The Apostle Paul would later make a similar observation in Romans:

“Since the creation of the world God’s invisible qualities—His eternal power and divine nature—have been clearly seen, being understood from what has been made.”

Creation itself becomes the testimony.

The order.

The beauty.

The complexity.

The breathtaking precision of a universe that somehow holds together. Genesis invites us not merely to believe, but to wonder.

Big Latin Buts?

Believe it or not, one of the leading search phrases bringing people to this website is “Big Latin Buts.” Uh… I’m guessing those visitors aren’t looking for grammatical conjunctions —or Bible studies.

Imagine their surprise.

Since they’re here anyway, let me offer them some genuinely beautiful Latin: Creatio ex nihilo

It means creation out of nothing.

That’s an astonishing thought. Not creatio ex materia—creation out of existing materials. Not God rearranging cosmic building blocks already lying around. Creation out of nothing.

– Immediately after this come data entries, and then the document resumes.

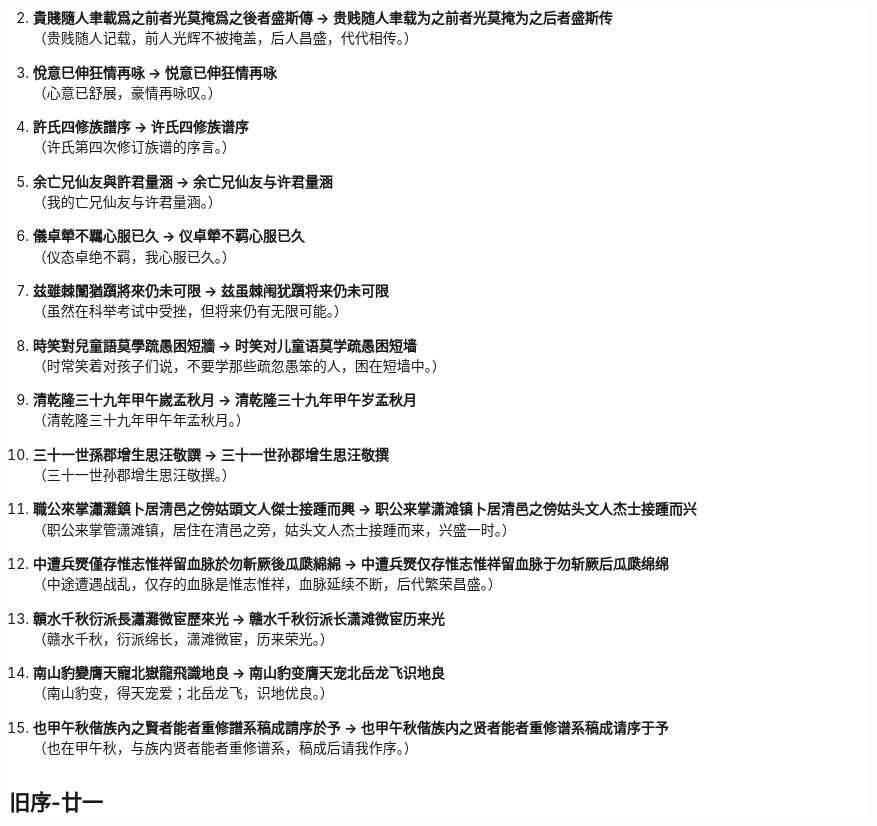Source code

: 2. **貴賤隨人聿載爲之前者光莫掩爲之後者盛斯傳 → 贵贱随人聿载为之前者光莫掩为之后者盛斯传**  
   （贵贱随人记载，前人光辉不被掩盖，后人昌盛，代代相传。）

3. **悅意巳伸狂情再咏 → 悦意已伸狂情再咏**  
   （心意已舒展，豪情再咏叹。）

4. **許氏四修族譜序 → 许氏四修族谱序**  
   （许氏第四次修订族谱的序言。）

5. **余亡兄仙友與許君量涵 → 余亡兄仙友与许君量涵**  
   （我的亡兄仙友与许君量涵。）

6. **儀卓犖不羈心服已久 → 仪卓犖不羁心服已久**  
   （仪态卓绝不羁，我心服已久。）

7. **兹雖棘闈猶躓將來仍未可限 → 兹虽棘闱犹躓将来仍未可限**  
   （虽然在科举考试中受挫，但将来仍有无限可能。）

8. **時笑對兒童語莫學䟽愚困短牆 → 时笑对儿童语莫学疏愚困短墙**  
   （时常笑着对孩子们说，不要学那些疏忽愚笨的人，困在短墙中。）

9. **清乾隆三十九年甲午嵗孟秋月 → 清乾隆三十九年甲午岁孟秋月**  
   （清乾隆三十九年甲午年孟秋月。）

10. **三十一世孫郡增生思汪敬譔 → 三十一世孙郡增生思汪敬撰**  
    （三十一世孙郡增生思汪敬撰。）

11. **職公來掌瀟灘鎮卜居淸邑之傍姑頭文人傑士接踵而興 → 职公来掌潇滩镇卜居清邑之傍姑头文人杰士接踵而兴**  
    （职公来掌管潇滩镇，居住在清邑之旁，姑头文人杰士接踵而来，兴盛一时。）

12. **中遭兵燹僅存惟志惟祥留血脉於勿斬厥後瓜瓞綿綿 → 中遭兵燹仅存惟志惟祥留血脉于勿斩厥后瓜瓞绵绵**  
    （中途遭遇战乱，仅存的血脉是惟志惟祥，血脉延续不断，后代繁荣昌盛。）

13. **贑水千秋衍派長瀟灘微宦歷來光 → 赣水千秋衍派长潇滩微宦历来光**  
    （赣水千秋，衍派绵长，潇滩微宦，历来荣光。）

14. **南山豹變膺天寵北嶽龍飛識地良 → 南山豹变膺天宠北岳龙飞识地良**  
    （南山豹变，得天宠爱；北岳龙飞，识地优良。）

15. **也甲午秋偕族內之賢者能者重修譜系稿成請序於予 → 也甲午秋偕族内之贤者能者重修谱系稿成请序于予**  
    （也在甲午秋，与族内贤者能者重修谱系，稿成后请我作序。）
## 旧序-廿一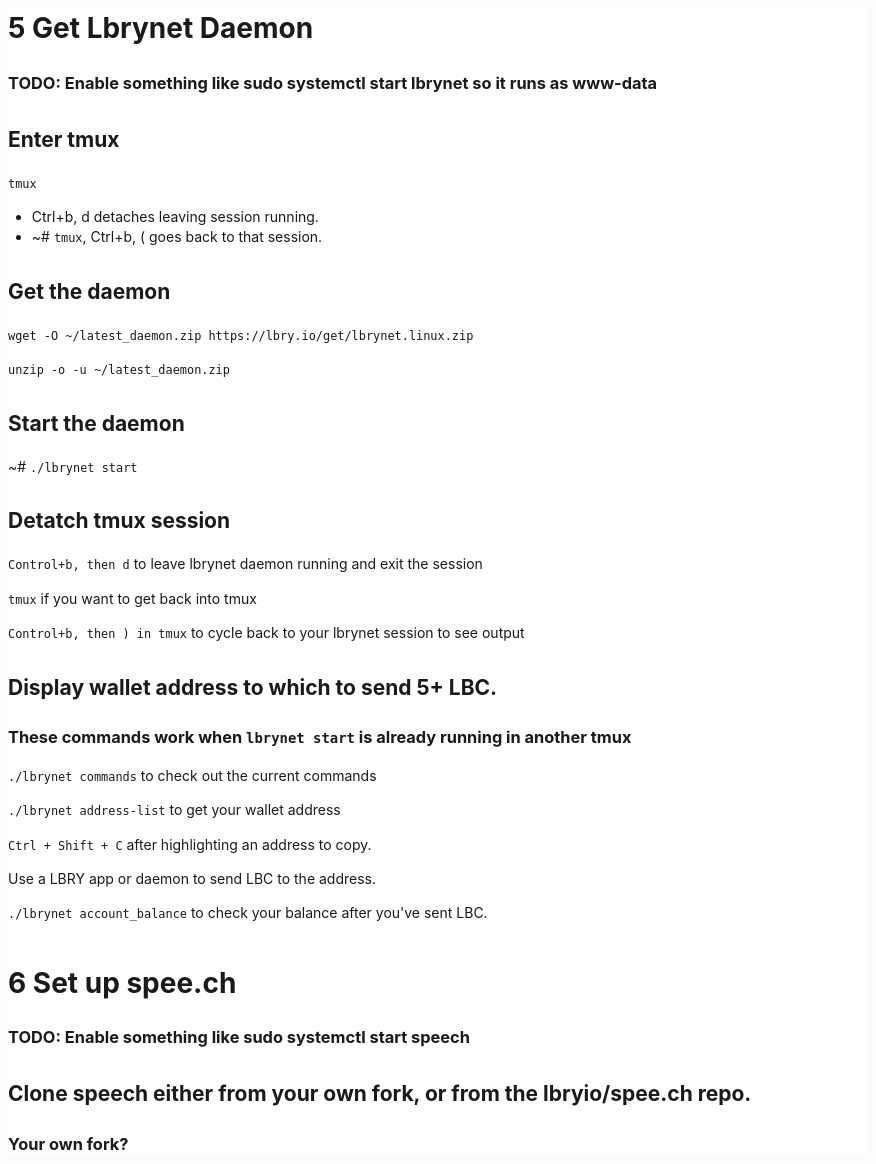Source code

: # 5 Get Lbrynet Daemon

### TODO: Enable something like sudo systemctl start lbrynet so it runs as www-data

## Enter tmux

  `tmux`
  * Ctrl+b, d detaches leaving session running.
  * ~# `tmux`, Ctrl+b, ( goes back to that session.

## Get the daemon
  `wget -O ~/latest_daemon.zip https://lbry.io/get/lbrynet.linux.zip`

  `unzip -o -u ~/latest_daemon.zip`

## Start the daemon
   ~# `./lbrynet start`
## Detatch tmux session
  `Control+b, then d` to leave lbrynet daemon running and exit the session

  `tmux` if you want to get back into tmux

  `Control+b, then ) in tmux` to cycle back to your lbrynet session to see output

## Display wallet address to which to send 5+ LBC.
### These commands work when `lbrynet start` is already running in another tmux

  `./lbrynet commands` to check out the current commands

  `./lbrynet address-list` to get your wallet address

  `Ctrl + Shift + C` after highlighting an address to copy.

  Use a LBRY app or daemon to send LBC to the address.

  `./lbrynet account_balance` to check your balance after you've sent LBC.

# 6 Set up spee.ch
### TODO: Enable something like sudo systemctl start speech
## Clone speech either from your own fork, or from the lbryio/spee.ch repo.

### Your own fork?
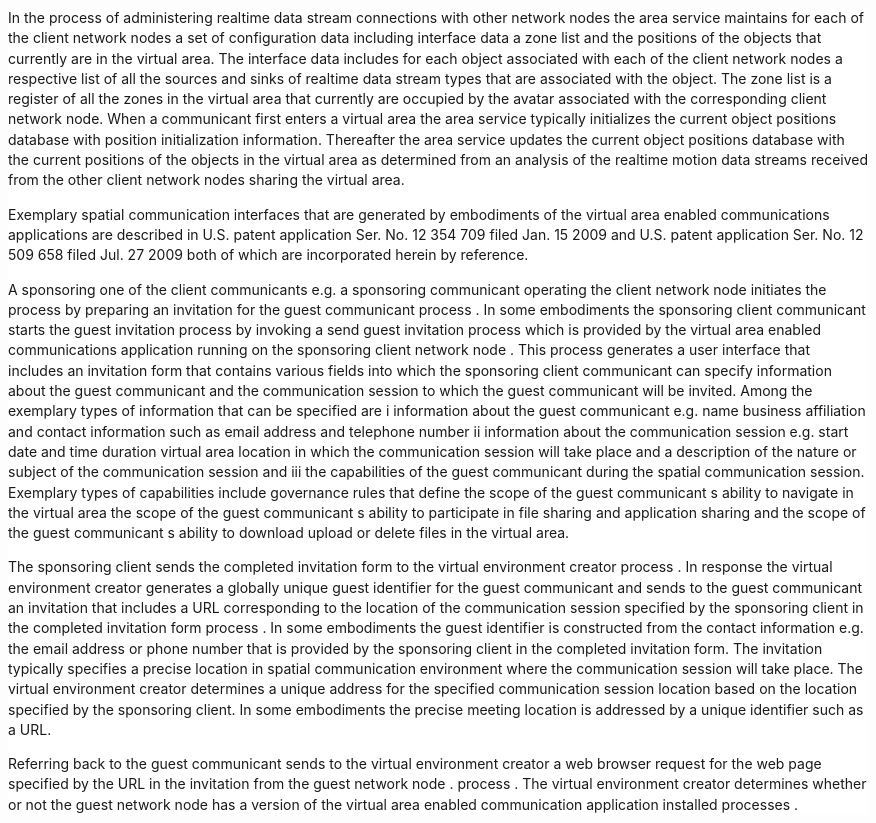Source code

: In the process of administering realtime data stream connections with other network nodes the area service maintains for each of the client network nodes a set of configuration data including interface data a zone list and the positions of the objects that currently are in the virtual area. The interface data includes for each object associated with each of the client network nodes a respective list of all the sources and sinks of realtime data stream types that are associated with the object. The zone list is a register of all the zones in the virtual area that currently are occupied by the avatar associated with the corresponding client network node. When a communicant first enters a virtual area the area service typically initializes the current object positions database with position initialization information. Thereafter the area service updates the current object positions database with the current positions of the objects in the virtual area as determined from an analysis of the realtime motion data streams received from the other client network nodes sharing the virtual area.

Exemplary spatial communication interfaces that are generated by embodiments of the virtual area enabled communications applications are described in U.S. patent application Ser. No. 12 354 709 filed Jan. 15 2009 and U.S. patent application Ser. No. 12 509 658 filed Jul. 27 2009 both of which are incorporated herein by reference.

A sponsoring one of the client communicants e.g. a sponsoring communicant operating the client network node initiates the process by preparing an invitation for the guest communicant process . In some embodiments the sponsoring client communicant starts the guest invitation process by invoking a send guest invitation process which is provided by the virtual area enabled communications application running on the sponsoring client network node . This process generates a user interface that includes an invitation form that contains various fields into which the sponsoring client communicant can specify information about the guest communicant and the communication session to which the guest communicant will be invited. Among the exemplary types of information that can be specified are i information about the guest communicant e.g. name business affiliation and contact information such as email address and telephone number ii information about the communication session e.g. start date and time duration virtual area location in which the communication session will take place and a description of the nature or subject of the communication session and iii the capabilities of the guest communicant during the spatial communication session. Exemplary types of capabilities include governance rules that define the scope of the guest communicant s ability to navigate in the virtual area the scope of the guest communicant s ability to participate in file sharing and application sharing and the scope of the guest communicant s ability to download upload or delete files in the virtual area.

The sponsoring client sends the completed invitation form to the virtual environment creator process . In response the virtual environment creator generates a globally unique guest identifier for the guest communicant and sends to the guest communicant an invitation that includes a URL corresponding to the location of the communication session specified by the sponsoring client in the completed invitation form process . In some embodiments the guest identifier is constructed from the contact information e.g. the email address or phone number that is provided by the sponsoring client in the completed invitation form. The invitation typically specifies a precise location in spatial communication environment where the communication session will take place. The virtual environment creator determines a unique address for the specified communication session location based on the location specified by the sponsoring client. In some embodiments the precise meeting location is addressed by a unique identifier such as a URL.

Referring back to the guest communicant sends to the virtual environment creator a web browser request for the web page specified by the URL in the invitation from the guest network node . process . The virtual environment creator determines whether or not the guest network node has a version of the virtual area enabled communication application installed processes .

The phrase itself doesn’t appear in Scripture, but Genesis certainly points us there. Before anything existed… there was no clay for the Potter. The earth was formless and empty.

Some scholars describe it as a primordial abyss.

Nothing.

But God.

Then the Creator simply spoke: “Let there be…” And there was.

Light. Sky. Land. Seas. Plants. Sun. Moon. Stars. Creatures of every imaginable kind. And finally, His crowning work: “Let us make mankind in our image.”

Everything that exists begins with those simple words: “And God said…” That’s where hope hidden in plain sight begins. 

Before there was something… there was Someone.